(Selected text):
+-------+

Ethical Behavior and Patient Advocacy Within Role
Key Takeaways
- Ethical behavior includes honesty, respect, fairness, accountability, confidentiality, and patient-centered care.
- Advocacy means helping patient concerns reach the right team member, not taking over licensed decisions.
- Technicians should report unsafe practice, suspected abuse, discrimination, or neglect through policy channels.
- Patients have the right to ask questions, refuse care, express concerns, and be treated without retaliation.
Ethical Practice and Advocacy
Ethical practice in dialysis is visible in small choices. Tell the truth, protect privacy, respect each patient, follow policy, document honestly, ask for help when unsure, and do not work beyond competence. The patient depends on the team to be reliable even during routine care.
Autonomy means patients have the right to ask questions, accept care, refuse care, and be involved in decisions. A technician should not force, threaten, or shame a patient into treatment. Refusals or requests to stop treatment must be reported to the RN and documented according to policy.
Beneficence means acting to help the patient, and nonmaleficence means avoiding harm. In the technician role, that includes hand hygiene, correct identification, machine checks, careful access handling, honest reporting, and refusing unsafe shortcuts even when the unit is behind.
Justice means patients are treated fairly. Do not give faster care, better supplies, friendlier attention, or privacy only to patients who are liked, quiet, wealthy, familiar, or easy to treat. Bias can affect communication, pain reports, education, and escalation.
Advocacy within role means making sure patient concerns are heard by the right person. A patient who cannot afford binders may need the RN, dietitian, social worker, or prescriber. A patient who fears a needle technique may need assessment, education, and support from qualified staff.

+-------+

(Data supplied):
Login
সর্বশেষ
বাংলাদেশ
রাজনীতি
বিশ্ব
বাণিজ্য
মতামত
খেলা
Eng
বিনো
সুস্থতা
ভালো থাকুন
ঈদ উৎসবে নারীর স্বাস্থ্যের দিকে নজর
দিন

+-------+

(What this exercise asks):
A – Copy the part of the text on ethical behavior and patient advocacy that runs between "Ethical Behavior and" and "treated without retaliation.", inclusive.
B – Answer these questions from the text on ethical behavior and patient advocacy:
(i) Through what channels should technicians report unsafe practice, suspected abuse, discrimination, or neglect?
(ii) To whom must refusals or requests to stop treatment be reported?
(iii) What does nonmaleficence mean?
C – Continue the text on ethical behavior and patient advocacy from the point where it stops.

(Solved tasks):
A –
Ethical Behavior and Patient Advocacy Within Role
Key Takeaways
- Ethical behavior includes honesty, respect, fairness, accountability, confidentiality, and patient-centered care.
- Advocacy means helping patient concerns reach the right team member, not taking over licensed decisions.
- Technicians should report unsafe practice, suspected abuse, discrimination, or neglect through policy channels.
- Patients have the right to ask questions, refuse care, express concerns, and be treated without retaliation.

B –
(i) Policy channels.
(ii) The RN.
(iii) Avoiding harm.

C –
Advocacy does not mean promising a result or overriding the plan. A technician should not tell a patient that the prescription will be changed, that a complaint will get a staff member fired, or that an abnormal symptom is harmless. The technician can carry the concern forward and document it.
Unsafe or unethical behavior must be reported through policy. Examples include falsified records, ignored alarms, rough handling, discriminatory comments, privacy breaches, diversion of supplies, working while impaired, or suspected abuse or neglect. The chain of command exists to protect patients.
If a patient complains about care, listen without arguing. Thank the patient for explaining the concern, protect privacy, avoid retaliation, and send the concern to the right channel. Even if the technician disagrees, the complaint deserves respectful handling.
For exam questions, avoid extremes. The technician should not make independent clinical decisions, but also should not stay silent. Ethical action is usually direct, factual, policy-based, and patient-centered.
A patient says they want to stop treatment early because they feel overwhelmed. What should the technician do?
A coworker asks the technician to record a safety check that was not performed because the unit is behind schedule. What is the ethical response?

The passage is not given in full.